- [Goal A] Copy the part of the rapid-mixing post from "[Stoves] Rapid mixing" up to and including "along these lines.", word for word.
- [Goal B] Using the rapid-mixing post, decide whether each statement below agrees with it, answering yes or no and quoting the words that decide it: (i) The flame diameter never went beyond about 3 inches. (ii) Propane and butane leave fewer particles after combustion. (iii) Paul Olivier is usually on the list.

- [Excerpt to read]
· · · · ·

[Stoves] Rapid mixing

Ronal W. Larson rongretlarson at comcast.net
Thu Sep 29 20:04:04 CDT 2016 

Alex, cc list adding Paul Olivier (not usually on this list)

	1.  Nice new test.  I am unaware of anyone else who has demonstrated premixing (except see below on one).  Really good to see any work along these lines.

	2.  Some comments:
		a.  It seems the flame diameter never exceeded about 3 inches.  I think the flame doesn’t expand out to fill the full 6” max diameter because the pressure inside the flame is lower than outside.  Lower because the number of particles goes down with both CO and H2.  Ex:  2 H2 + O2 .>> 2 H2O  (3 molecules goes to 2);  same for the CO equation 2 CO + O2 >> 2 CO2.
		b.  It would be nice to see more in the vertical direction.  Perhaps doing this with a glass cone or a set of small observational holes might give some more insights.  I can conceive that your flame gets smaller in diameter as it rises (because all flames seem to do so).
		c.   There should be some data around on flame speed for TLUD-type gases.  This 3” flame diameter number could be a way of learning more on the gas constituency.  That is - why not a 2” or 4” flame when viewed from above?
		d.   There might be less than full mixing in your geometry;  putting in some barriers ( a few inches of mineral wool?) to vary the time (or geometry) for mixing distances might be interesting.  I remember reading once of variations in the length of Bunsen burners (which is different because   CH4  + 2 O2 >> CO2 + 2 H2O give equality of 3 on each side.  
	As an aside:  with the LPG gases, propane (C3H8) and butane (C4H10), you have more particles after combustion.  It looks like you could repeat this pyrolysis gas experiment with these three other gases - and we might learn something.  (Remembering there would be temperature differences that would make it difficult to draw conclusions.)
		e.  Can you say a bit on the secondary air inlet.  What total area?  Any chance there is, or could be, a swirl?  (to give more time for pre-mixing).  Similar would be seeing the effect of changing the length of the riser, before getting to the flame.

· · · · ·

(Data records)
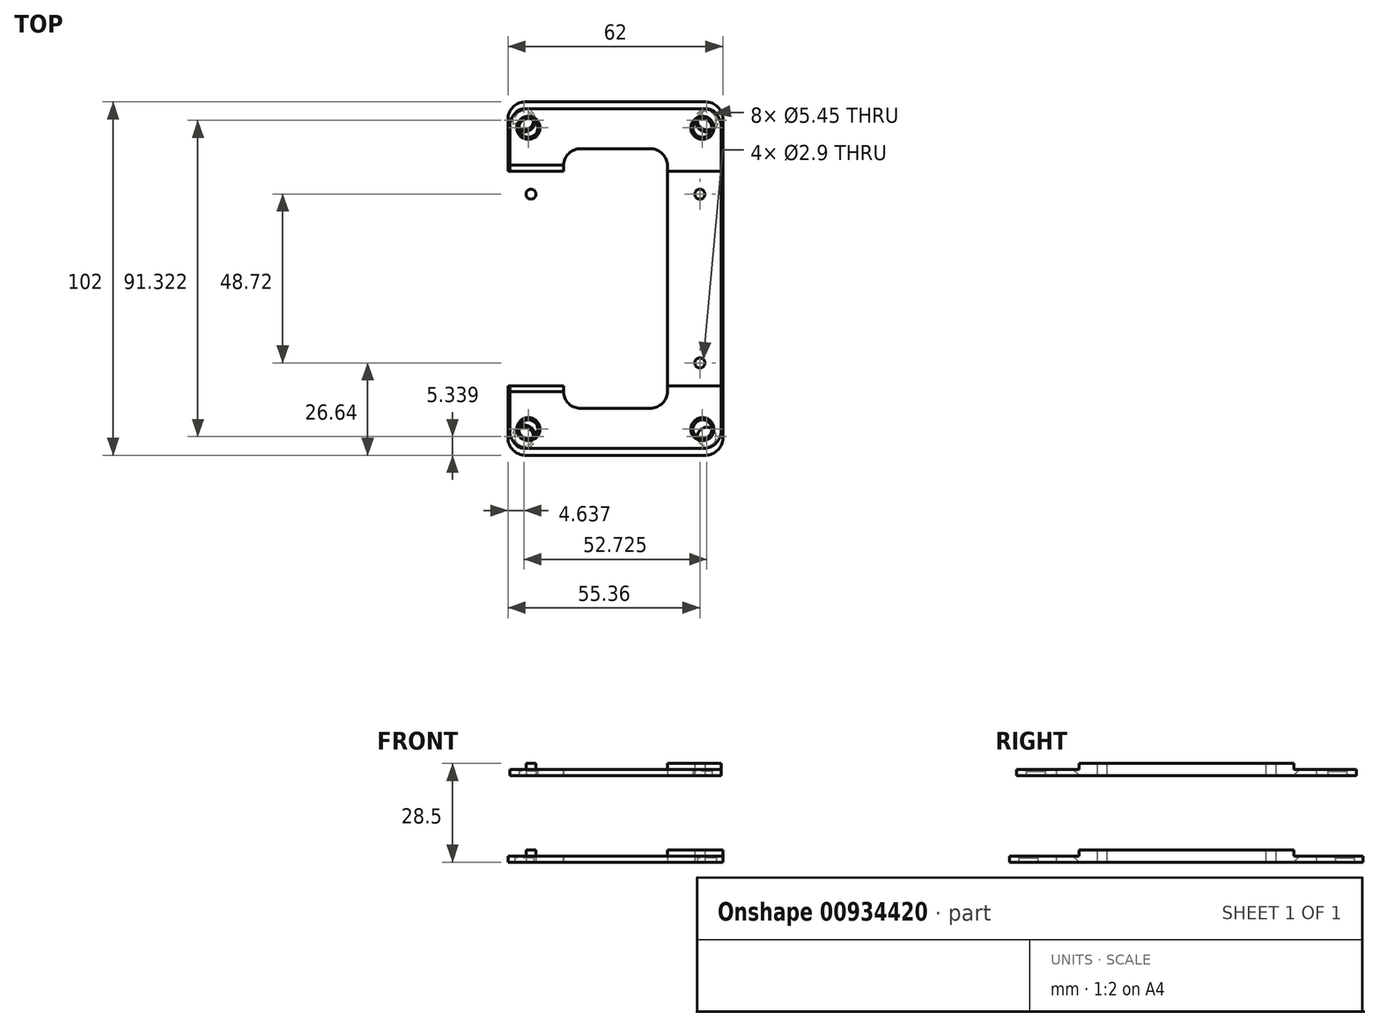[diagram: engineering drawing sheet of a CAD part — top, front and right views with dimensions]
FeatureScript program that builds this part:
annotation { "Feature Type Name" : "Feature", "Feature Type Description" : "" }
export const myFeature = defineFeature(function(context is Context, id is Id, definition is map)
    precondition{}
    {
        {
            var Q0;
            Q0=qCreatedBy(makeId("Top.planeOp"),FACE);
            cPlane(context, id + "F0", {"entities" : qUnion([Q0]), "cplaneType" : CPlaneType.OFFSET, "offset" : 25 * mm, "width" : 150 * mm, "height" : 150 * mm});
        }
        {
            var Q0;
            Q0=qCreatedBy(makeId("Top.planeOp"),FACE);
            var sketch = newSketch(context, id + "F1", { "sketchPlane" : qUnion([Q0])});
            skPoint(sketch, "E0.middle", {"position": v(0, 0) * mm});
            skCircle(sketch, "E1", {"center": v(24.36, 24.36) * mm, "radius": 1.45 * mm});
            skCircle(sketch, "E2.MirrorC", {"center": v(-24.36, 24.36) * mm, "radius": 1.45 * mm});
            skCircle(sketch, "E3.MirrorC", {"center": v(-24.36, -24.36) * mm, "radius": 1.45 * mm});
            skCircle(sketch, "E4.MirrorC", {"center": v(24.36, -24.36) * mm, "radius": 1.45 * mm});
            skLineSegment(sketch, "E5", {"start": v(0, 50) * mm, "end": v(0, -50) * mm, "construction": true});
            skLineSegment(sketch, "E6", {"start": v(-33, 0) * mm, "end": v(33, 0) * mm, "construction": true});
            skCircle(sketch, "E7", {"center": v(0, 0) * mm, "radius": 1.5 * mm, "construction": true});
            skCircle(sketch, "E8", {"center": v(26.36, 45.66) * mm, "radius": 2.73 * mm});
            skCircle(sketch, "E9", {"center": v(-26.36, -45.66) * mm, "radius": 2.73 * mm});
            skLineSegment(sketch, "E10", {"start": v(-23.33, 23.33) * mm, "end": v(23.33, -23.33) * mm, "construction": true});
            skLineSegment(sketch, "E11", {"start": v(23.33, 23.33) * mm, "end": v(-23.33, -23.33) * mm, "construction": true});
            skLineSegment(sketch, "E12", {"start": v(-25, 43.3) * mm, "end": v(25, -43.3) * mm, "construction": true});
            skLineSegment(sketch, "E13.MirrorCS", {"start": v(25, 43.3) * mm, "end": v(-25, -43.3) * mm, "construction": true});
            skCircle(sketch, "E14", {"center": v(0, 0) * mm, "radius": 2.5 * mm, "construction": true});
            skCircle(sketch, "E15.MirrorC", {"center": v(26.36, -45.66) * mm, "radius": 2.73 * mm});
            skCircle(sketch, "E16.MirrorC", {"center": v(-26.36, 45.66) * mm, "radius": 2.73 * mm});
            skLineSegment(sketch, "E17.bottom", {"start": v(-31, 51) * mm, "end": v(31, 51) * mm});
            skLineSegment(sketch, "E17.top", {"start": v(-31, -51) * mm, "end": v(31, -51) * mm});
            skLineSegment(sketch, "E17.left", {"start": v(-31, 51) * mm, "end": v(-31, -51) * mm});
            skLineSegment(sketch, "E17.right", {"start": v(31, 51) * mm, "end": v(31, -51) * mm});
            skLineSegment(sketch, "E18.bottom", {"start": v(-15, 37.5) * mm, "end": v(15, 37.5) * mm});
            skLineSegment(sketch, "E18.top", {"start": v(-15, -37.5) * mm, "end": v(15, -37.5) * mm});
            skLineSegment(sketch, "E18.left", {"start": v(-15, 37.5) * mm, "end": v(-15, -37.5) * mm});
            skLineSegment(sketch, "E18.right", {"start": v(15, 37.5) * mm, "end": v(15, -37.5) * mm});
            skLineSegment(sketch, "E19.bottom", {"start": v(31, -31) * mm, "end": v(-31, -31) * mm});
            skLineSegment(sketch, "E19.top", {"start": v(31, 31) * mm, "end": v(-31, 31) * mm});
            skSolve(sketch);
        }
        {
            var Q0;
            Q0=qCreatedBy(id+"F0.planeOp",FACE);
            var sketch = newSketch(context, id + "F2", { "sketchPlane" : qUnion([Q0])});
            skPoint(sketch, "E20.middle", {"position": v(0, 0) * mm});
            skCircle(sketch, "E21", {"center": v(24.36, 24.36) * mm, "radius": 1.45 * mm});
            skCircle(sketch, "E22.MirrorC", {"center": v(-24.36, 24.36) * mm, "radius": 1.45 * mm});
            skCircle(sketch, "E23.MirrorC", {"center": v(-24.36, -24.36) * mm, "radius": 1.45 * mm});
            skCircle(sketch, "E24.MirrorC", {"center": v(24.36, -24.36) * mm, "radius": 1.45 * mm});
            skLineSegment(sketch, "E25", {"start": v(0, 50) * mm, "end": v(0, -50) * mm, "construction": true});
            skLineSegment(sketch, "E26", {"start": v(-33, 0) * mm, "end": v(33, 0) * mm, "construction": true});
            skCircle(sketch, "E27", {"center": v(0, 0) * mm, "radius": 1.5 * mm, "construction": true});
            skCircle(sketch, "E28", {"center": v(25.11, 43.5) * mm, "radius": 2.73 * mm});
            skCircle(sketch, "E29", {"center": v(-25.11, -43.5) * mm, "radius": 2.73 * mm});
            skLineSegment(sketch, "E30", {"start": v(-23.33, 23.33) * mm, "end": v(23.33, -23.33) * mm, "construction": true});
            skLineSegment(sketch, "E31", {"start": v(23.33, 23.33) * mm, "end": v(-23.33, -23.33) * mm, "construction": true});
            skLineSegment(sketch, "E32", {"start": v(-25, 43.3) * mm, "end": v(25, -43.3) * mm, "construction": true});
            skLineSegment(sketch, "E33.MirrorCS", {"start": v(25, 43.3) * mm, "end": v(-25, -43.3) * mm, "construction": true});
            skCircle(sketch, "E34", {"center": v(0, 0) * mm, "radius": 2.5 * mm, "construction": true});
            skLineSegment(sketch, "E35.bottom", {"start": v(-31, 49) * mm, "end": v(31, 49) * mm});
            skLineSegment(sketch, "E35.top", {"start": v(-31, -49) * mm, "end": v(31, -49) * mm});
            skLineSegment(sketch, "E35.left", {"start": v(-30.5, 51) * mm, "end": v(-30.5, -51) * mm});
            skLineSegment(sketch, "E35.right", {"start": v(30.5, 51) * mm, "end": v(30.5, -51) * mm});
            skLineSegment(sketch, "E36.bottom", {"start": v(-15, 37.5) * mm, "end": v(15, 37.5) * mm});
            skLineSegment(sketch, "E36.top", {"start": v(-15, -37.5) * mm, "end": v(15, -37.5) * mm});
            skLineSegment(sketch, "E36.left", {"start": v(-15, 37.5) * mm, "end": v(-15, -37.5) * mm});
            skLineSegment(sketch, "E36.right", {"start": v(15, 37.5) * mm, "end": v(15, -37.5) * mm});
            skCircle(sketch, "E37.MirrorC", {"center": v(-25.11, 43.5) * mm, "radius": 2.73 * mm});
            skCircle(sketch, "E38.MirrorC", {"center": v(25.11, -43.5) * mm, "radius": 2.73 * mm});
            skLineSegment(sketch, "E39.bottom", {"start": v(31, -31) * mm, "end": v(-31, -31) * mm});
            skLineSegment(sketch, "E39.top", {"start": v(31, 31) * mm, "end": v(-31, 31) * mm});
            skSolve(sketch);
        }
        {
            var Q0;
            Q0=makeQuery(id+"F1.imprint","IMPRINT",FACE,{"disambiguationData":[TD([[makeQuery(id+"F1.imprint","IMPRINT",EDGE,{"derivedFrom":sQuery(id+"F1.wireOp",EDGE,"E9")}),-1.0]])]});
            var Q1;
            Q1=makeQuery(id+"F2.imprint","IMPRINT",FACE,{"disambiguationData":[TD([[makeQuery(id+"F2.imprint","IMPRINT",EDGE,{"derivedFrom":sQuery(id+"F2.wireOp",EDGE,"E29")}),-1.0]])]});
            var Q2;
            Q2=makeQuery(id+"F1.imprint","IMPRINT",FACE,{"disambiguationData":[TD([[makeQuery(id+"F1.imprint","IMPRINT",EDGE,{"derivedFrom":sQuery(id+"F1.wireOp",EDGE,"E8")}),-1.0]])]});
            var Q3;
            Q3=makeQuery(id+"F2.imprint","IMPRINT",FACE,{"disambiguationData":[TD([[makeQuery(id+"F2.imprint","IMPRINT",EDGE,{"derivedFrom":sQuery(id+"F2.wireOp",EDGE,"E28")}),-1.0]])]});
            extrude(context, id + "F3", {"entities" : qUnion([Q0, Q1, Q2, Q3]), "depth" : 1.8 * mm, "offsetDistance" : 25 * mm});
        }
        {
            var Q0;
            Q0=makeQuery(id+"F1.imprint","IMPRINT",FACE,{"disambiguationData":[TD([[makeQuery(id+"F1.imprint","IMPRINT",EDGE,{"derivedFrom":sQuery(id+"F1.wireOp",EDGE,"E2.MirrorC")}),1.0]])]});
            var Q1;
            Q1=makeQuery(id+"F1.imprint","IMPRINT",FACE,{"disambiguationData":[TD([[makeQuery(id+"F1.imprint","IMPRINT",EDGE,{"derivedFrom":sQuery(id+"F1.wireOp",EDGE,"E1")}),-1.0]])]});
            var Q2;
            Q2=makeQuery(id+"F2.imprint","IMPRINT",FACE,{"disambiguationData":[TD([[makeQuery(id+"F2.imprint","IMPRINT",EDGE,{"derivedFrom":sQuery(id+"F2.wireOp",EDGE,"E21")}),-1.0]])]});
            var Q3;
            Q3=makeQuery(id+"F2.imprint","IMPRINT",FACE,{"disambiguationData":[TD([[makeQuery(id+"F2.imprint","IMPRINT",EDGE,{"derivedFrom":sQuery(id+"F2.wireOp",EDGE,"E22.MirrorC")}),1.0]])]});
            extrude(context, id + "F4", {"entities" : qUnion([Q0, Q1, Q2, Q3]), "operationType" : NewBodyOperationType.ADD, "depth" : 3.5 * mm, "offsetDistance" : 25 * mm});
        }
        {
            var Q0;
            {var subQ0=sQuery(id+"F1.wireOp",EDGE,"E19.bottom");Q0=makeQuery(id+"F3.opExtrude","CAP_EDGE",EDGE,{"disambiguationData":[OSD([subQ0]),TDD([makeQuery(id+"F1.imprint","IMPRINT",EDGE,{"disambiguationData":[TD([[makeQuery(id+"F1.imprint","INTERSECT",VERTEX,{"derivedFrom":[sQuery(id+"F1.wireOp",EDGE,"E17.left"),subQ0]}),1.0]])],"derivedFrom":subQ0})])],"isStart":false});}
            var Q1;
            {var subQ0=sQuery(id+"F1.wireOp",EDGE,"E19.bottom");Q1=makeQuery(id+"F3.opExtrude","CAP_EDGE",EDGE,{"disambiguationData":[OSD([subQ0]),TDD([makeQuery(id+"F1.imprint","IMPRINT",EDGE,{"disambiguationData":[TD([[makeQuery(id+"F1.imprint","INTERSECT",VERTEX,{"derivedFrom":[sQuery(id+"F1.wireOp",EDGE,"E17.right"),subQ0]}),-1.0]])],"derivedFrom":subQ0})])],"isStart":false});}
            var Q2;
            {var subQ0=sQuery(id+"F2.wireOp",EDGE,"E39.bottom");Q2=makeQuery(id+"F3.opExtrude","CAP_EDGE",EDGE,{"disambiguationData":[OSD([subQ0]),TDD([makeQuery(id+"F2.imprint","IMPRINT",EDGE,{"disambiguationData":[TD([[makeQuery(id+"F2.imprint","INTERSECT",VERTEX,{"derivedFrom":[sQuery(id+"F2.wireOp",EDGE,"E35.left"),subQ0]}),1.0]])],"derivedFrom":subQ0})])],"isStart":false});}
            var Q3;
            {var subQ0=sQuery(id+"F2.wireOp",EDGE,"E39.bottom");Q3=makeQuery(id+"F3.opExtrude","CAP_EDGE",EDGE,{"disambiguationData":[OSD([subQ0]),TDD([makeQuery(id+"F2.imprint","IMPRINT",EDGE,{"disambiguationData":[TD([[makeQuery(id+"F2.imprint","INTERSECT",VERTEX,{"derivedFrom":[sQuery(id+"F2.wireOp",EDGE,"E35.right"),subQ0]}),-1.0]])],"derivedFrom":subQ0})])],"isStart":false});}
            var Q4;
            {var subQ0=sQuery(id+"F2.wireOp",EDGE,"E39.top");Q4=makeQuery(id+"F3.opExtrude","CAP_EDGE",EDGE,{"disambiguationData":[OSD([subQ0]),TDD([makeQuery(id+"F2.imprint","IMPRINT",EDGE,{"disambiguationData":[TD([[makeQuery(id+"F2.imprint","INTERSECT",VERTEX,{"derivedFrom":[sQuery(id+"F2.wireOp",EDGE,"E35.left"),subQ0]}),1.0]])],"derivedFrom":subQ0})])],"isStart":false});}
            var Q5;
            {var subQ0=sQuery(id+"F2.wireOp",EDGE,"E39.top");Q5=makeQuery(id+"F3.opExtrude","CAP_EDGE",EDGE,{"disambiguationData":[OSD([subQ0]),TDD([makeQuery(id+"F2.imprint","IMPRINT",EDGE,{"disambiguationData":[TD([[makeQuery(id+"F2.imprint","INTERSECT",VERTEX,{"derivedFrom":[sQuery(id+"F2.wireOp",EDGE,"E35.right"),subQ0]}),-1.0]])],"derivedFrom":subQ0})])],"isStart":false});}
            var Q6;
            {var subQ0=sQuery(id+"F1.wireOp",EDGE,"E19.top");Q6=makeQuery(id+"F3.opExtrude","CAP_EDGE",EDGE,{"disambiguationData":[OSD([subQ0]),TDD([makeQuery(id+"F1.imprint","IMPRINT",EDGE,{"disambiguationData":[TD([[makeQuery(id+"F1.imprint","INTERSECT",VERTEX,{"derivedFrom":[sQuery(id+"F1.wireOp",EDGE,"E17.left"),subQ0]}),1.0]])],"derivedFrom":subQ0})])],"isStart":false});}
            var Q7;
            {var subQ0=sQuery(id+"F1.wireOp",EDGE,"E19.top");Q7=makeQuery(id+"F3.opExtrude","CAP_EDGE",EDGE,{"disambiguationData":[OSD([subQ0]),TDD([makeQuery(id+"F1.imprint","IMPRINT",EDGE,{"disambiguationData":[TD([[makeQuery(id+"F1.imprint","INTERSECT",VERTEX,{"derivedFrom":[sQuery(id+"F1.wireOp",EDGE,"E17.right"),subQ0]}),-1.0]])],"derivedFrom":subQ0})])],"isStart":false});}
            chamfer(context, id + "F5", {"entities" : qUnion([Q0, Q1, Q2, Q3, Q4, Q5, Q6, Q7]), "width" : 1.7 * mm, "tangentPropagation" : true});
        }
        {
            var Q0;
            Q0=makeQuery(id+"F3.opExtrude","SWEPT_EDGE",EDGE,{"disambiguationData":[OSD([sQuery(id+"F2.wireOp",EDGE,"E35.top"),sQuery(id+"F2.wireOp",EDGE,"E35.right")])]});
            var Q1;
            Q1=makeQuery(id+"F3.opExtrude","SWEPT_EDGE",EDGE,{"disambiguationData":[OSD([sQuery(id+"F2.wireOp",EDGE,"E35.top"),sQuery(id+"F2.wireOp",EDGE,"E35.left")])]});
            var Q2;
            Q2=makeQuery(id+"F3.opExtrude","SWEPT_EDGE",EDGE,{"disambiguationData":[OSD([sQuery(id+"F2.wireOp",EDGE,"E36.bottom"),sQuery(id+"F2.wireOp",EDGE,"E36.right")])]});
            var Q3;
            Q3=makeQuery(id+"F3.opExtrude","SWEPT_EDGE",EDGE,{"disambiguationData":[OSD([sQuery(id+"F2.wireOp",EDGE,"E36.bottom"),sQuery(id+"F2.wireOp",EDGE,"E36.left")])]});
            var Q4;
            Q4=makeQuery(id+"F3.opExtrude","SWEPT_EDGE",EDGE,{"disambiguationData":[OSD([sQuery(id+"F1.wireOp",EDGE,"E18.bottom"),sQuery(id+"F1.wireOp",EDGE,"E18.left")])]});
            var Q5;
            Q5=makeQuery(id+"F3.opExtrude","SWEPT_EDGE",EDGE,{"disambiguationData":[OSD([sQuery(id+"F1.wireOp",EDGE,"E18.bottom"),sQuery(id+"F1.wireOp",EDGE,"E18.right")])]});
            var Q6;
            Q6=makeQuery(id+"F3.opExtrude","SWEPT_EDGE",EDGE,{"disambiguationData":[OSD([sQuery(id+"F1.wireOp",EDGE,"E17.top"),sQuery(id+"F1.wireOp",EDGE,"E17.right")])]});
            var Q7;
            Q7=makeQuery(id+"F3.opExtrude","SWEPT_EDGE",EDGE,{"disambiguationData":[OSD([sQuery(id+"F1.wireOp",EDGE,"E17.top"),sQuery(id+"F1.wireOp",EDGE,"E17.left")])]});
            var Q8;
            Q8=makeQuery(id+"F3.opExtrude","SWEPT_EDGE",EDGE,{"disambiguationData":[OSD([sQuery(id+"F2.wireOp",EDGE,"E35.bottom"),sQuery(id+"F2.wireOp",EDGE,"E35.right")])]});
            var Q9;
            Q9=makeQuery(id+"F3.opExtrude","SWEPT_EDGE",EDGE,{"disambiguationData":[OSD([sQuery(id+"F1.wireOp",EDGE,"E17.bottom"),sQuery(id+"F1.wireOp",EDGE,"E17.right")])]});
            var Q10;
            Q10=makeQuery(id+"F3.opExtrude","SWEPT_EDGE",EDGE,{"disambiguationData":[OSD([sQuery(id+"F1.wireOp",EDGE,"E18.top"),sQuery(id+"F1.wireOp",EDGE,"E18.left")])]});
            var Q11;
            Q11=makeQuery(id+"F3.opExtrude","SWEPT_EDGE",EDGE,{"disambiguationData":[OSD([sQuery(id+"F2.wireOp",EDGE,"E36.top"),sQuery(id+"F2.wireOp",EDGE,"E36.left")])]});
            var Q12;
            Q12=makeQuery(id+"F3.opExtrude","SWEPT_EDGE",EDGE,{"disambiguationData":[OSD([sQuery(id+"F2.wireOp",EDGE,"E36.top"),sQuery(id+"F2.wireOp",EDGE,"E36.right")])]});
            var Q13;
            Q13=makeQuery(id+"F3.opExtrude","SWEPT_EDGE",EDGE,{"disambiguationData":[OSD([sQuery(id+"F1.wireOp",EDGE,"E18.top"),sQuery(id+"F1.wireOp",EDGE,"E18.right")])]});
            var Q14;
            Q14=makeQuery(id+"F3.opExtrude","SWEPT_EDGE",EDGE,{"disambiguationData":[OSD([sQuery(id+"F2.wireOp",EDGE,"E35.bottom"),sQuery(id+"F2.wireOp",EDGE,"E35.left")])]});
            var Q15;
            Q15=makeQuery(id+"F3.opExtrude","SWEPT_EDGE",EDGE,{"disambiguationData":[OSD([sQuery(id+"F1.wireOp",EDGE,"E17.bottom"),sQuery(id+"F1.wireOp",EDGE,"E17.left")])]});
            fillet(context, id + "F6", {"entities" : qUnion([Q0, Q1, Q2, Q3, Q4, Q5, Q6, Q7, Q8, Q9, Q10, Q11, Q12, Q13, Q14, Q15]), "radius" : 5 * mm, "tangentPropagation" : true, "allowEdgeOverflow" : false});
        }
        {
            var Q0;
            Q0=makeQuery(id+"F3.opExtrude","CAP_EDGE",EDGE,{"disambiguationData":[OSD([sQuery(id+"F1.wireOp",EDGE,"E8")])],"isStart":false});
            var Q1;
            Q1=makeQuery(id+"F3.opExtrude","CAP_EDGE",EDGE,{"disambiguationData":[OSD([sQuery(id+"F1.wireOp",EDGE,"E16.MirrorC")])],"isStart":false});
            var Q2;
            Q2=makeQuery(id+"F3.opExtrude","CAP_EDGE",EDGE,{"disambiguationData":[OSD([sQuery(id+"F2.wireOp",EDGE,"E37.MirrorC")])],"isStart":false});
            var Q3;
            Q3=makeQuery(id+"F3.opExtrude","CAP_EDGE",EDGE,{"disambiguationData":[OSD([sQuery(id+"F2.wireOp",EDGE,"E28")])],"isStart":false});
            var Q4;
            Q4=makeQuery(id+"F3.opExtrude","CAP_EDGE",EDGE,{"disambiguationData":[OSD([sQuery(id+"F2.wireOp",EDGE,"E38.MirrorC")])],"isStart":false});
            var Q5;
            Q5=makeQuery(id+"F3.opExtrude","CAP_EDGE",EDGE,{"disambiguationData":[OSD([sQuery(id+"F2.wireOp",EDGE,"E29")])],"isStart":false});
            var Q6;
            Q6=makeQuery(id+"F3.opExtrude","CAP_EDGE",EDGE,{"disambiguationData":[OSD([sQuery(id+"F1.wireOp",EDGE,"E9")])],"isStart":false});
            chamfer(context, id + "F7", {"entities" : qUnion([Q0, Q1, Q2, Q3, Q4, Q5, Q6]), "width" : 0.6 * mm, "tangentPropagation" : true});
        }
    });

· · · · ·

- [Finished answer A]
[Stoves] Rapid mixing

Ronal W. Larson rongretlarson at comcast.net
Thu Sep 29 20:04:04 CDT 2016 

Alex, cc list adding Paul Olivier (not usually on this list)

	1.  Nice new test.  I am unaware of anyone else who has demonstrated premixing (except see below on one).  Really good to see any work along these lines.

- [Finished answer B]
(i) Yes: "It seems the flame diameter never exceeded about 3 inches."
(ii) No: "with the LPG gases, propane (C3H8) and butane (C4H10), you have more particles after combustion."
(iii) No: "(not usually on this list)"